The pregnancy episode isn’t the only gimmick the writers attempt, just the only one that doesn’t pay off. The third season saw “Quantum Leap” celebrate several holidays with definite Halloween and Christmas episodes, both of which are excellent, even if the Christmas one is a bit contrived (what show hasn’t paid homage to Dickens’ A Christmas Carol?). With the season opening with Sam leaping into his younger self, and ending with “Shock Theater”, the show doesn’t get any better than this, and like when the show originally aired, that cliffhanger ending has me anxiously awaiting season four.
The benefit of television series releases is that studios have a chance to pull a Sam Beckett themselves - putting right what once went wrong. While the third season release of “Quantum Leap” doesn’t bring anything special to the table, Universal does respond to complaints about the first two seasons with a few changes.

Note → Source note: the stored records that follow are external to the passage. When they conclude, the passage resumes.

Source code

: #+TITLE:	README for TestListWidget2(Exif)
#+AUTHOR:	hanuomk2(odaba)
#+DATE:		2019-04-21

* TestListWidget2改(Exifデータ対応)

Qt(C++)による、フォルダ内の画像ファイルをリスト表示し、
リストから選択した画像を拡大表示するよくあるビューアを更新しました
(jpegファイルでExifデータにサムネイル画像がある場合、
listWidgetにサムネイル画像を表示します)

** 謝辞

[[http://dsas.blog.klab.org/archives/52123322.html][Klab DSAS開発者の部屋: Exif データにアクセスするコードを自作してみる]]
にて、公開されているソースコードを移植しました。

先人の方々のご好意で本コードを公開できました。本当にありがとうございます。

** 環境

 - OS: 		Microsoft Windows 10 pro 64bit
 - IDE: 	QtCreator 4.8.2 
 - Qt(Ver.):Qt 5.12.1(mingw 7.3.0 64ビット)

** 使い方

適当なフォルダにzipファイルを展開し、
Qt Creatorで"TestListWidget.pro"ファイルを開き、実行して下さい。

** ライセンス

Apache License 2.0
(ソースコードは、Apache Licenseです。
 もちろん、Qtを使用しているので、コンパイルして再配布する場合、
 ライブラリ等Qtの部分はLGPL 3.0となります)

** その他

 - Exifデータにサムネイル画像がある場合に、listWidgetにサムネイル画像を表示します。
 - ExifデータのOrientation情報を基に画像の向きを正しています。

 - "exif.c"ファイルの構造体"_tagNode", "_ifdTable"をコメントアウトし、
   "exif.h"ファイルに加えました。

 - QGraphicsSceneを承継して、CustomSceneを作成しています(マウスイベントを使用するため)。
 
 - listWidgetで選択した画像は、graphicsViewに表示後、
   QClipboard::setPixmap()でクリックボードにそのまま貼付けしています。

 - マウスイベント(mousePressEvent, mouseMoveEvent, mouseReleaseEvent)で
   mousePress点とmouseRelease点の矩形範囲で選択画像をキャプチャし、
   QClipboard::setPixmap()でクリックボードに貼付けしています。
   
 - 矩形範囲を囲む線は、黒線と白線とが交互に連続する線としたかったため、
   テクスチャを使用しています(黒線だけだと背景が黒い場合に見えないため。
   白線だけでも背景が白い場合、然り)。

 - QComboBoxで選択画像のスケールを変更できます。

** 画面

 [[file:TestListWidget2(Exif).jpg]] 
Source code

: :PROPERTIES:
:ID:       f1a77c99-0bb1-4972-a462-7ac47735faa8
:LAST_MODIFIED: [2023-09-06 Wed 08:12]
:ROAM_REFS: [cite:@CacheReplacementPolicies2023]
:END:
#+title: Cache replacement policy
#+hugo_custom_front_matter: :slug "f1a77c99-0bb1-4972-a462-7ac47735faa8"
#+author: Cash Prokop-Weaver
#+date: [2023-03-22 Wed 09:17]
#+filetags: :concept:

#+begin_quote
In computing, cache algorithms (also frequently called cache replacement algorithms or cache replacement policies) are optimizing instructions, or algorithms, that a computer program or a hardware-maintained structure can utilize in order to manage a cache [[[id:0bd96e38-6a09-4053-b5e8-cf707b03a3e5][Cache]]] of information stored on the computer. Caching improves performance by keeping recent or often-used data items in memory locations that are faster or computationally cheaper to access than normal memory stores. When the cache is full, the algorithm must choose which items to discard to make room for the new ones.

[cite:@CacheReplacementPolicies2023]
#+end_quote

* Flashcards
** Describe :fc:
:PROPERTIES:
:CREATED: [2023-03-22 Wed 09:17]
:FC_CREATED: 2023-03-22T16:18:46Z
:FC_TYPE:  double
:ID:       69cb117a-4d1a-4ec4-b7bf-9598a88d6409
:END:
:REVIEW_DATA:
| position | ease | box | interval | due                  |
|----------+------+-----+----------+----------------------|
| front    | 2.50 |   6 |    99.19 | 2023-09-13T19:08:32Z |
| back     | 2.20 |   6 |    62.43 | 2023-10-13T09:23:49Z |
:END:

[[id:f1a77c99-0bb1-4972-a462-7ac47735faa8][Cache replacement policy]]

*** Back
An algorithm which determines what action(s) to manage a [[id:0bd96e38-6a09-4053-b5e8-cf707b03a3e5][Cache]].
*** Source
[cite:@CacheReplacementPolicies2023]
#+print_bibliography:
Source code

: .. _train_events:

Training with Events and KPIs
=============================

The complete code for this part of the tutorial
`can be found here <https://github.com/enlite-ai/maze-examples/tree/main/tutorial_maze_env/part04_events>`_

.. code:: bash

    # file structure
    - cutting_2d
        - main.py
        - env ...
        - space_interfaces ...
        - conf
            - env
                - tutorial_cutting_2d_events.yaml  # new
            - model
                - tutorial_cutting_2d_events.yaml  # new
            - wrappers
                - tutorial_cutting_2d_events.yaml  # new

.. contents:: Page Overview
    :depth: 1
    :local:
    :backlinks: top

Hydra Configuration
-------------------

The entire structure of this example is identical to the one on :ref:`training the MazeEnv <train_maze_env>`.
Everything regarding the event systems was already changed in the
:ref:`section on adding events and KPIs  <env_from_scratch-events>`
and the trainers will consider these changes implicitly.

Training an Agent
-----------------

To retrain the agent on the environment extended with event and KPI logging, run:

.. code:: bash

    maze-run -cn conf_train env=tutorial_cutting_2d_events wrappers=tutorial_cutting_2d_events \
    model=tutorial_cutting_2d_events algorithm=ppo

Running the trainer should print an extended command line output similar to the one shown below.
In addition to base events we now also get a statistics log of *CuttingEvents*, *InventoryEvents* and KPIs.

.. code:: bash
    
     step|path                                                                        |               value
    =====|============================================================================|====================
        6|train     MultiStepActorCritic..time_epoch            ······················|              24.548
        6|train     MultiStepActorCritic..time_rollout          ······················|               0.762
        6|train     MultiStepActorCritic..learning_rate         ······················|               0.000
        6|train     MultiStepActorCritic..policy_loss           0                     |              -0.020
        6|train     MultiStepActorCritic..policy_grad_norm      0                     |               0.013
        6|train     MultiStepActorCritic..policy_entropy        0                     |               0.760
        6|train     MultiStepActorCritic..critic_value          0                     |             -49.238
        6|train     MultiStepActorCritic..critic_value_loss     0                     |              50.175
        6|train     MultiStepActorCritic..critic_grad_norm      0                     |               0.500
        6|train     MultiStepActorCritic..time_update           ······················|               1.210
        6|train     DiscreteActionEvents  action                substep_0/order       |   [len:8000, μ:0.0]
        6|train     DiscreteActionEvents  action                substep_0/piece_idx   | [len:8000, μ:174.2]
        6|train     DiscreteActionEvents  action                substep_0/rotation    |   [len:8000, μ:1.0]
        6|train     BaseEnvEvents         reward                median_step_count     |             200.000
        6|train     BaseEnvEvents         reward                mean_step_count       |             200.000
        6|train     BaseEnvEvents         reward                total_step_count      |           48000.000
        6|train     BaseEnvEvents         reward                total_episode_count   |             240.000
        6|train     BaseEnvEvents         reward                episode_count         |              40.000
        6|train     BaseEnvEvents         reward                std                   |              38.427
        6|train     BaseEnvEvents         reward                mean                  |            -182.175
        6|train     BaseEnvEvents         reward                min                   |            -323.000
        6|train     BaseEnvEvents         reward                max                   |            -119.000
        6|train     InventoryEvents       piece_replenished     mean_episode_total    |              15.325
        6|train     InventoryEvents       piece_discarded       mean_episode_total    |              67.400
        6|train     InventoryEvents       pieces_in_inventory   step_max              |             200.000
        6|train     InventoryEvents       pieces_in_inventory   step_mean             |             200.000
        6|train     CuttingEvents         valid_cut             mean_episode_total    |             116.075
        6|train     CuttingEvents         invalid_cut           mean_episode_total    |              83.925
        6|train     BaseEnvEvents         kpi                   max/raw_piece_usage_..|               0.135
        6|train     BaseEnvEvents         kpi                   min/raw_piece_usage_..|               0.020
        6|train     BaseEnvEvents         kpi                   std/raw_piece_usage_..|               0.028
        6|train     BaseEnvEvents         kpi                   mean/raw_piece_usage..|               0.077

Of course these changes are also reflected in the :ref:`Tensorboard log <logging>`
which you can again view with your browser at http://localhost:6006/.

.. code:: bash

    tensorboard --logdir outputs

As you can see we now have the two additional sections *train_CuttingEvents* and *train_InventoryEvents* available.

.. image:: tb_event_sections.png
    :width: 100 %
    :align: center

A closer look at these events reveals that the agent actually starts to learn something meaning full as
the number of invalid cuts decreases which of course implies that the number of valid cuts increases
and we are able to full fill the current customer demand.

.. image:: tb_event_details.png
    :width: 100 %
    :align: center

Firstly, and the change I like the most, Universal ditches the horrible cardboard packaging that plagued the first two seasons. While you still have the foil cover to draw attention to the set, within are three slim cases to hold each of the three discs that make up the set. I’m a big fan of slim cases, which fit easier into my computer bag to carry around than a big bulky DVD box set. Now if Universal would just give us six discs instead of three flippers, I’d be a really happy man.
Secondly, the disc has no extras. Now that’s not really a change from the second season, but unlike the second season there is nothing here to make you believe there should have been extras (the second season package mentioned bonus materials that were never put in). I still miss the intros from the first season set, and would like to see commercials or commentary on select episodes. Unfortunately since we haven’t gotten any commentary so far I have no reason to think they’ll add it in the future, which is a real shame. There are a couple of episodes that deserve to be talked about, and several of them fall within this season. Still, sometimes you have to be happy just to have the set released, and not argue about what didn’t come with it.
The only real technical complaint I have would be the sound, but it’s not an issue with the DVDs as much as about the episodes themselves. Some of the episodes are very badly looped - the original sound was probably unusable so the actors were brought back into the studio to record the lines, which unfortunately don’t quite match up with the mouth movement. I’m sure it’s the cost of filming a weekly tv series on location, and while it’s a bit distracting, it’s not really the DVD’s fault. It’s just a shame the problem couldn’t be fixed for the DVD release.